# Rods



## AR-Flycaster (Feb 17, 2008)

On our most recent fishing trip we traveled to Belize. This was a trip I had looked forward to for nearly a year. This was to be a trip of a lifetime, and I was going to share it with my Father and some of my good friends. From the stories we had been told we were all ready to see large schools of tallying bones. What we found however, was a wind blown beach and very few fish. 

What was to be a fun fishing trip turned into an equipment test. 

Some of our group found the wind to be more than they could handle, and on those days spent their time in San Pedro exploring the town.

I on the other hand made the best of it and put some fast action rods to work. I have been a strong advocate of the Sage Rods for a number of years, but had in recent years begun to use the Temple Fork Rods. This was a chance to put them to the test side by side. Some of our party had just become life members in FFF and had received the Sage xi2. This is truly a fast action saltwater rod designed for just this sort of setting. I had my new Axiom from TFO. The Axiom is a fast action rod and should handle the wind with out a problem.

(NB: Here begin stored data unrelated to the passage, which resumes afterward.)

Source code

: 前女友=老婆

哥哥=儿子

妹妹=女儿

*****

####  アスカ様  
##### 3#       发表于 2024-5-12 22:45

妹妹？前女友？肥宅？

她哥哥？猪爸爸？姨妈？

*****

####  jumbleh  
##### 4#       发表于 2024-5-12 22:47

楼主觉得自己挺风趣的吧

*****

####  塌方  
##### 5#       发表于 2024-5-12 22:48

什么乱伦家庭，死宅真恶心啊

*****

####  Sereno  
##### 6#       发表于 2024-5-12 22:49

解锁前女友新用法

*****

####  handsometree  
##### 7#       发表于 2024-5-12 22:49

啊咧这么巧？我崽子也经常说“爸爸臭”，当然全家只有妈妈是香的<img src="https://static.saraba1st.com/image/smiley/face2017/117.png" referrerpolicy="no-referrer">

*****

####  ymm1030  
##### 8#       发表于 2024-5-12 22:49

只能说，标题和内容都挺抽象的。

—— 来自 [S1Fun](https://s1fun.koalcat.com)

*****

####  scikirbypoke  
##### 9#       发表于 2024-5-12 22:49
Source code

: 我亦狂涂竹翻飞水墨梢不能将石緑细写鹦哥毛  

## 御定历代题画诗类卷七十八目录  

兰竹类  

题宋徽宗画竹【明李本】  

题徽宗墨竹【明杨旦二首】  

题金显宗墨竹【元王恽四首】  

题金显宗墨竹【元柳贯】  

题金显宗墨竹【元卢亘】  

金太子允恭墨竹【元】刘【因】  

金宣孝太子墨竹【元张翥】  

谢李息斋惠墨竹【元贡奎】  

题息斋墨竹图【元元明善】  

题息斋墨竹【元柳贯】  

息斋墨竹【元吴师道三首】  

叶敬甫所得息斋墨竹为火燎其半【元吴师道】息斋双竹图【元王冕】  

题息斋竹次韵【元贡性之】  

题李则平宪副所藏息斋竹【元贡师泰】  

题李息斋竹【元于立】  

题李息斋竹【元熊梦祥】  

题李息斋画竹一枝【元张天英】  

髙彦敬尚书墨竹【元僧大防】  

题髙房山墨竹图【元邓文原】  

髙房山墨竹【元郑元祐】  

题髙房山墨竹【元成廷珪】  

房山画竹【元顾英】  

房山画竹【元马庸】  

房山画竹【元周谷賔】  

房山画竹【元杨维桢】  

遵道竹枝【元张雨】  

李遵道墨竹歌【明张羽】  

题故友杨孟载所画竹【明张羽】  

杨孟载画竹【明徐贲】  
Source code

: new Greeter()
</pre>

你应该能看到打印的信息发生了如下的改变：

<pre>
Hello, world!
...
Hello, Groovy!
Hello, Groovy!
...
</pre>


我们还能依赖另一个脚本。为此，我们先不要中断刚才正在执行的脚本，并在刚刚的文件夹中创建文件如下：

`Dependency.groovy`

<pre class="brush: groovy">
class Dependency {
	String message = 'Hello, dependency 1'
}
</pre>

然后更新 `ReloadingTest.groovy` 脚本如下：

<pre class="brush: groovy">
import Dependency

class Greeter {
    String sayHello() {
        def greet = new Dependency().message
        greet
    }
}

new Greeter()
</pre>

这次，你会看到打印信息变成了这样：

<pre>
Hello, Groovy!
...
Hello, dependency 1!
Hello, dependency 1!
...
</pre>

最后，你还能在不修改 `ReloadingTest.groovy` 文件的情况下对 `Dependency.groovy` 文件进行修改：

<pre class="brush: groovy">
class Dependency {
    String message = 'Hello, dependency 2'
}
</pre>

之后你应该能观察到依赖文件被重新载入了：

For the next five days I traded off using the Sage one day and the TFO the next. I am happy to say that the Sage handled the wind just about as well as the TFO.

It should be of no surprise to any one that has cast a TFO rod that they can launch a line into next week; however, in the wind that we were experiencing it was still possible to do so with accuracy. 

I did not enjoy the number of fish I had expected, but I did land fish each day and on my last day, just hours before our plane was to take off, I strung up my 6wt TFO professional series rod for one last cast. I am happy to say that it had no problem shooting out the 60 feet of line needed to reach a cruising bone. What a sweet note on which to end our trip.


----------



## FlyLipps (Oct 3, 2007)

AR,

Thanks for the post, don't really get enough equipment test comparisons on this site. Sorry Belize did not live up to its hype, it has always been at the top of my dream destinations, hate to hear it wasn't all that great. 



I know how you feel about a rod capable of casting well in a strong wind. i have cast a few Temple Forks but have never cast the Axiom, nor the Sage xi2 for that matter. Have, however, never heard anything but praise about the Sage. I throw a little known rod here in America, Beulah, it is very fast and quite reasonable as far as pricing goes. However just the other day I met a striper guide in from Maine, he was an Orvis rep and allowed me to test his 8wt. Helios. I had no knowledge of this rod but absolutely loved the way it cast. Was shocked when upon looking up the rod on the internet, found that it had a price tag pushing $800, might have hung on to that rod a bit longer had I known its true value!!!! But it really did cast nice, and it was extremely light.



Glad to hear you ended the trip on a high note, and thanks again for the post.

Greg


----------